My friend Micky Lyn has a zany sense of humour. He was a touring partner in our teenage days and we remember him shouting to a careless pedestrian, “Lady, you ever see a car in plaster-paris??” He it was, who couldn’t resist catching crabs on the country road, though he had nowhere to put them overnight, so he locked them in a shower stall at the hotel and stood on a plastic crate to have his shower, continuously kicking off the critters.

My brother Tony
My awful brother Tony Lowrie takes the cake. From an early age, this terrible fellow became the bane of my existence. These are two lines from a birthday ‘poem’ he penned me: “Today you’re 25 or is it 26?/ Neither your body nor your brain gives any clue of it/ But your sands of time are getting few/ What about my neice and little nephew?” One day he became very serious and said, “I have something important to tell you. Of my three sisters, You. Are. Definitely - the ugliest. But!” he shouted as I lunged for his throat, “You know how to fix up yourself.”

I am not sure why we asked him to be our son’s godfather – now my son has two role models, Uncle Tony and Elephant Man. Have you ever tried to discipline your six-foot teenage son when he’s doing the ‘chaka-chaka’? I’m asking him about his SBAs and he’s telling me, “Look outa road! Flowers a bloom! Shankle dip!” Mercy!

I thought my family was hilarious until we met my sister’s in-laws, the Fischers in Buffalo, New York. Tommy and his brother Ray would embarrass the older folk by pretending to be a passionately gay couple at big family occasions. Then Tommy’s sister once plastered him with make-up, dressed him like a bride and sent a photograph with a fake account of the ‘wedding’ to the local paper, which was given great prominence in the social pages.

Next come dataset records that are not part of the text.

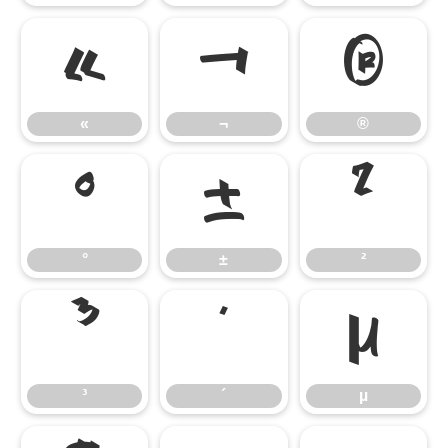
«
¬
®
«
¬
®
°
±
²
°
±
²
³
´
µ
³
´
µ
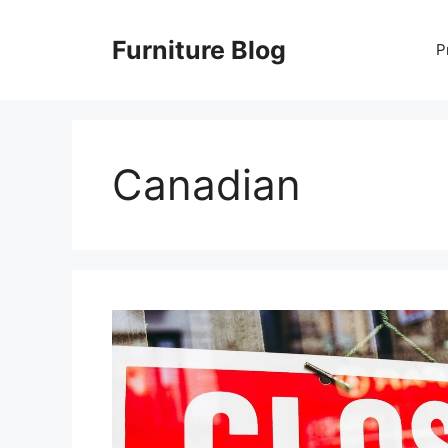
Skip
to
Furniture Blog
P
content
Canadian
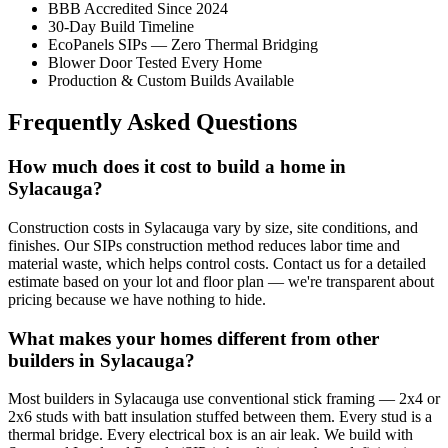
BBB Accredited Since 2024
30-Day Build Timeline
EcoPanels SIPs — Zero Thermal Bridging
Blower Door Tested Every Home
Production & Custom Builds Available
Frequently Asked Questions
How much does it cost to build a home in
Sylacauga?
Construction costs in Sylacauga vary by size, site conditions, and
finishes. Our SIPs construction method reduces labor time and
material waste, which helps control costs. Contact us for a detailed
estimate based on your lot and floor plan — we're transparent about
pricing because we have nothing to hide.
What makes your homes different from other
builders in Sylacauga?
Most builders in Sylacauga use conventional stick framing — 2x4 or
2x6 studs with batt insulation stuffed between them. Every stud is a
thermal bridge. Every electrical box is an air leak. We build with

We’re virtually addicted to our hilarious media personalities. No matter what kind of morning I’m having, Alan Magnus and Dorraine Samuels can ‘Make me laugh’ - they have marvelous timing. Francois and Danae are no slouches, either. Then there are Barbara Gloudon’s priceless quips, and the funniest pair on TV, Simon and Neville. Lindy Delapenha was great in his hey-day. Once there was a break in a show he was hosting and words on the screen read: “We apologise for the interruption, due to a technical itch.” When they got back on the air, Lindy was scratching himself and saying with a straight face, “Sorry, technical itch.”

The Time Magazine story included a ‘happiness rating’ for countries throughout the world. Though we’re not mentioned, I found it interesting that some of the biggest economies (including Japan and Singapore) were rated less happy than many poorer countries. “Tek ‘kin teet’ kibba heartbu’n”, advised Miss Lou. Laughter not only covers, it cures.


  1. Stumbled upon this excellent article today while searching google for something completely unrelated. Lots of laughs and heart warming moments; you made my day. Tanks!